It is widely considered one of the most significant collections of surrealist art in the world; it took collectors Ulla and Heiner Pietzsch 45 years to assemble the 150 sculptures, paintings and drawings from the likes of Salvador Dali, Joan Miró, Jackson Pollock and Rene Magritte, among others. And the works are estimated to be worth some 120 million ($160 million). Now the entire collection is to be a generous Christmas present to the city of Berlin.
Heiner Pietzsch said that he originally wanted to gift the paintings to his birthplace, Dresden.

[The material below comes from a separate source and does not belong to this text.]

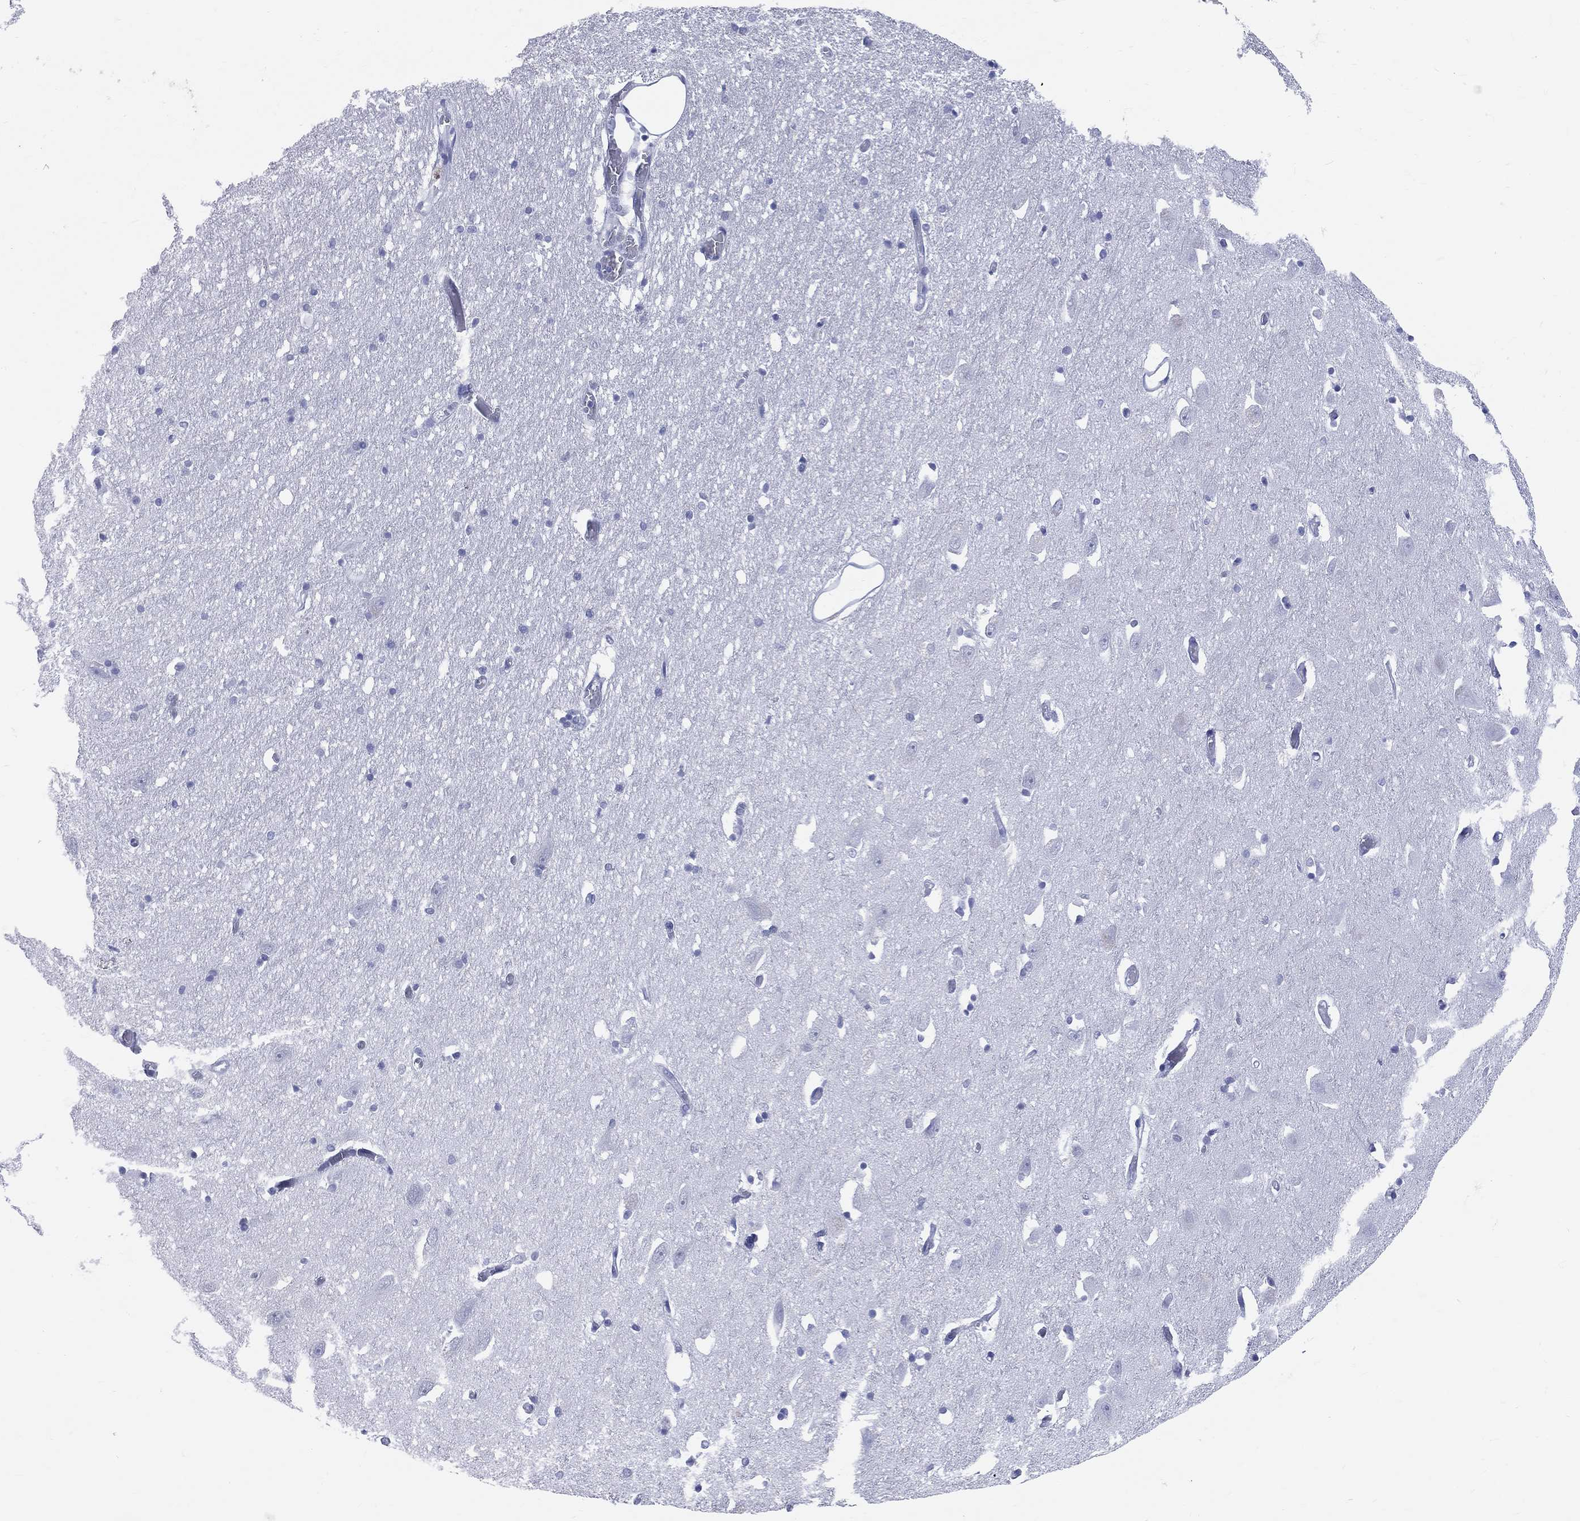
{"staining": {"intensity": "negative", "quantity": "none", "location": "none"}, "tissue": "hippocampus", "cell_type": "Glial cells", "image_type": "normal", "snomed": [{"axis": "morphology", "description": "Normal tissue, NOS"}, {"axis": "topography", "description": "Lateral ventricle wall"}, {"axis": "topography", "description": "Hippocampus"}], "caption": "This is an immunohistochemistry (IHC) micrograph of unremarkable human hippocampus. There is no positivity in glial cells.", "gene": "CYLC1", "patient": {"sex": "female", "age": 63}}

But when the collection was put on display at Berlin's New National Gallery (Neue Nationalgalerie) from June 2009 until January of this year, almost 200,000 visitors flocked to see the works inside the magnificent modernist building designed by Mies van der Rohe.
"Berliners really took the show to heart," the couple told reporters at the announcement of the gift last Friday. Pietzsch, who has lived in Berlin since 1951, said he and his wife were surprised at the popularity of the show and decided to bequeath the collection to Berlin as a result.
One Tricky Condition
But the generous bequest comes with a condition: The collection must be on permanent display in a Berlin musuem. There is no room for it in the New National Gallery in Berlin, already having difficulties showing its own collection. It remains unclear exactly where the important collection will be housed.
Pietzsch also told reporters that he hoped the gift would provide impetus to his wish that "Berlin finally gets what it really needs: a museum for the 20th century. "Then," he added wryly, "I'd be happy to get into my casket."
The paintings will only become the city's once the couple has left their home in the Grunewald district of Berlin -- which will happen, they say, once one of them dies or the house becomes too big for them.
The idea of a new modern museum is supported by many in Berlin and it has previously been suggested that such an institution could be situated inside one of Berlin's least popular national galleries, the Culture Forum (Kulturforum). As yet, however, there are no firm plans.
Nonetheless as the State Secretary for Culture André Schmitz also said at the press conference, "A gallery for the 20th century must come. We are doing everything in our power to realize this idea."